We arrived at Charles de Gaulle early yesterday morning. We’re spending a week in Paris and Burgundy to celebrate our one year anniversary and attend the wedding of some friends. The journey from Sydney to Paris was no mean feat. After some 22 hours in the air, plus a plane change in Kuala Lumpur, we were ready to move our rusty limbs. We dropped our bags at our hotel and hit the pavement. It was 830am and the streets were empty. And when I say empty, I mean deserted. We’d never seen Paris like this.
Over the course of our 5 mile run from George V, across the Seine (Pont de l’Alma) and around the gardens of L’es Invalides, we encountered no more than a handful of casual joggers, a few people walking their dogs and maybe a couple of out-of-towners, who stopped us for directions. At a cool 18C, the weather was perfect. Mottled sunlight, a light breeze and very little humidity. It felt like we had the city of light all to ourselves and it was incredible. Our run slowed to a walk as we neared the end of our loop. And, as we wandered through the cobbled streets and along the wide, leafy boulevards, we lost our way.
After a much needed shower back at our hotel, we headed over to the 7th arrondissement for lunch. I have a very authoritative list of “must-eat” Parisien restaurants, thanks to a business school classmate, and his recommendation to eat at La Fontaine de Mars did not disappoint. It was still fairly early by French standards so we managed to snag a table outside on Rue Saint-Dominique. The menu at La Fontaine is somewhat traditional with a focus on cuisine from Southwestern France (the region we are heading to later this week).

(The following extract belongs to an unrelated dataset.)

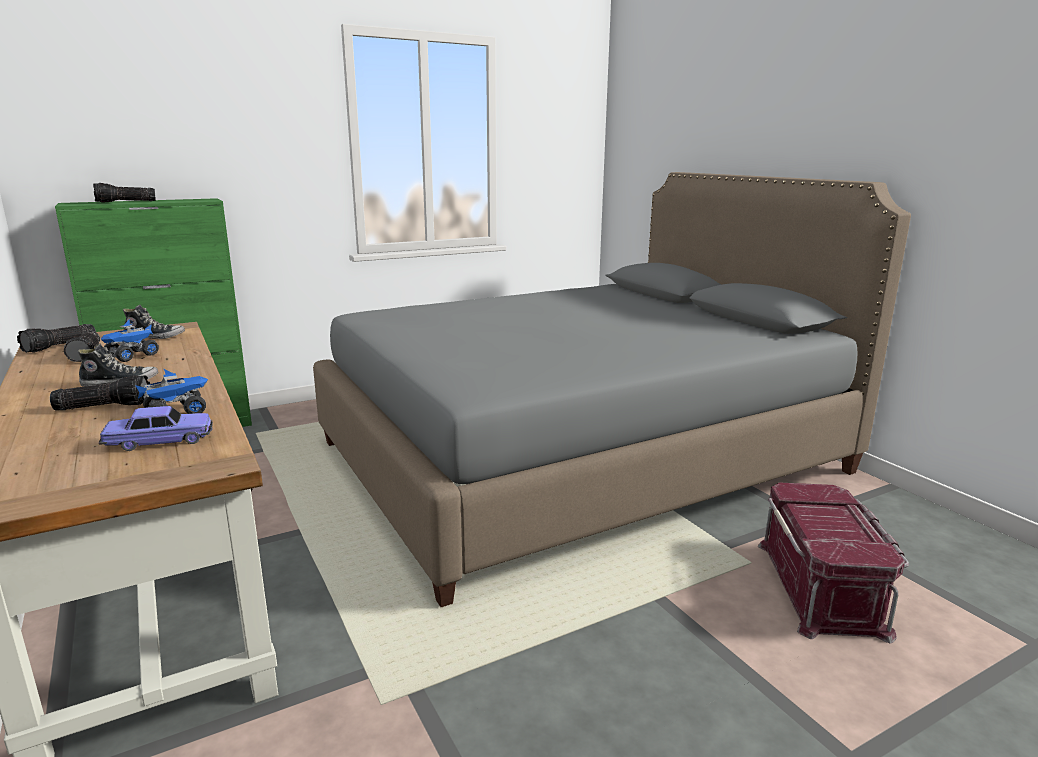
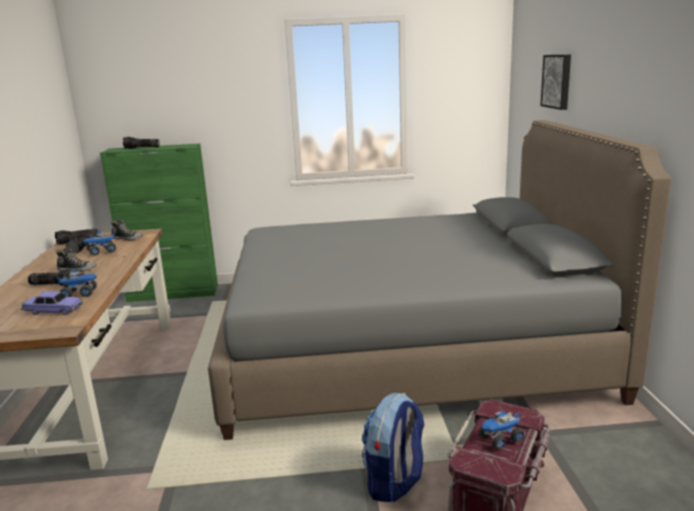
camera: 25 degrees right, 0 degrees up
none -> backpack [362,393,425,502]
none -> toy truck [479,409,524,450]
none -> picture [540,55,571,110]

Our waiter was lovely and happy to entertain my rusty French. We ordered the oeufs en meurette and roulé d’aubergine confite au chèvre frais for our entrées and the confit de canard and a lobster salad for our plats. Everything was mouthwateringly delicious and beautifully presented. Dollops of fresh goat cheese ensconced in wafer-thin, delicately-rolled carpaccio of aubergine, sitting on top of a red pepper and tomato coulis — what’s not to like? The duck confit was perfect: tender (meat falling off the bone), flavorful, juicy and crisp, all at once; the lobster was succulent and perfectly dressed but the pièce de résistance, in my opinion were the eggs. Poached and swimming in a hearty red wine stew, studded with the occasional lardon and pearl onion, we just couldn’t get enough and found ourselves soaking up every last drop with crusty white bread.
Despite the hype surrounding the Obamas’ lunch here and the row of restaurants on Saint-Dominique, we found La Fontaine to be fairly low key, authentic and reasonable. Highly recommend!